The way to avoid a particular MDA symbol definition (GNULIB_MDA_FDOPEN=0
before April 2021, GL_GNULIB_MDA_FDOPEN=0 after April 2021) is an undocumented
functionality. It is not expected that it will break soon. The 2021-04-11
change that you cited above was a once-in-a-decade change. But it may break
theoretically, since it is not in the form of a stable functionality.
(A stable, supported functionality would be something like a gnulib-tool
option and/or a module name.)
> We don't use fdopen, putenv or mktemp in the library being built, but these
> are pulled in by Gnulib dependencies.
>
> I don't know if it is possible at all but it would seem to be better
> for Gnulib not to redefine symbols that are not actually used in the
> program.
I chose not to do so for the following reasons:
* These "Microsoft deprecated aliases" are deprecated. This means, they
can break at any moment, causing bug reports regarding all released
tarballs. It is better (for 99% of the package maintainers) to have
this problem dealt with, in advance, _before_ it becomes an FTBFS.
* Already now, these "Microsoft deprecated alias" symbols cause link
errors in a particular native Windows platform. Namely, when clang-cl
is used in combination with the MSVC header files. (clang for Windows
does not come with its own Win32 API header files, like mingw does.)

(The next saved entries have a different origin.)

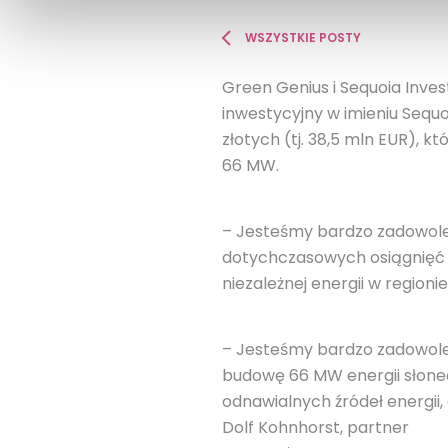
WSZYSTKIE POSTY
Green Genius i Sequoia Inv
inwestycyjny w imieniu Sequ
złotych (tj. 38,5 mln EUR), 
66 MW.
– Jesteśmy bardzo zadowoleni
dotychczasowych osiągnięć Gr
niezależnej energii w region
– Jesteśmy bardzo zadowoleni
budowę 66 MW energii słonecz
odnawialnych źródeł energii
Dolf Kohnhorst, partner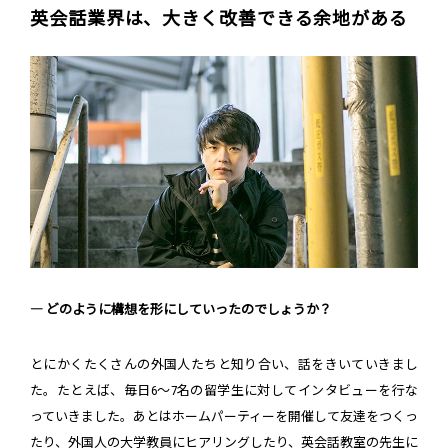
英会話業界は、大きく改善できる余地がある
― どのように構想を形にしていったのでしょうか？
とにかくたくさんの外国人たちと知り合い、話をきいていきまし
た。たとえば、毎日6～7名の留学生に対してインタビューを行な
っていきました。あとはホームパーティーを開催して友達をつくっ
たり、外国人の大学教員にヒアリングしたり、英会話教室の先生に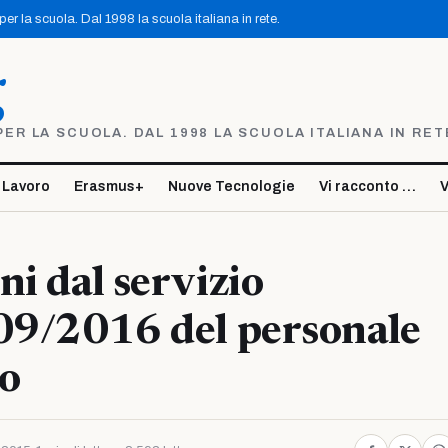
r la scuola. Dal 1998 la scuola italiana in rete.
g
R LA SCUOLA. DAL 1998 LA SCUOLA ITALIANA IN RET
 Lavoro
Erasmus+
Nuove Tecnologie
Vi racconto …
V
ni dal servizio
09/2016 del personale
co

* There are 50 "Microsoft deprecated aliases". If Gnulib would use an
opt-in approach for these, i.e. if the package maintainer would have
to enumerate all of these that their package uses one-by-one, it
would be too much maintenance effort / too high risk of mistake.
* Given that in this list you find symbols like 'open' / 'creat' / 'close'
and 'strdup', most programs that rely on POSIX APIs need the
"Microsoft deprecated aliases" handling. Only programs that use only
ISO C APIs wouldn't care; but these programs usually don't need Gnulib
anyway.
So, to me, an opt-out approach seems to be the best approach here.
It broke because the hint that I gave you in March 2021 was not a stable API.
But we don't have stable APIs for everything.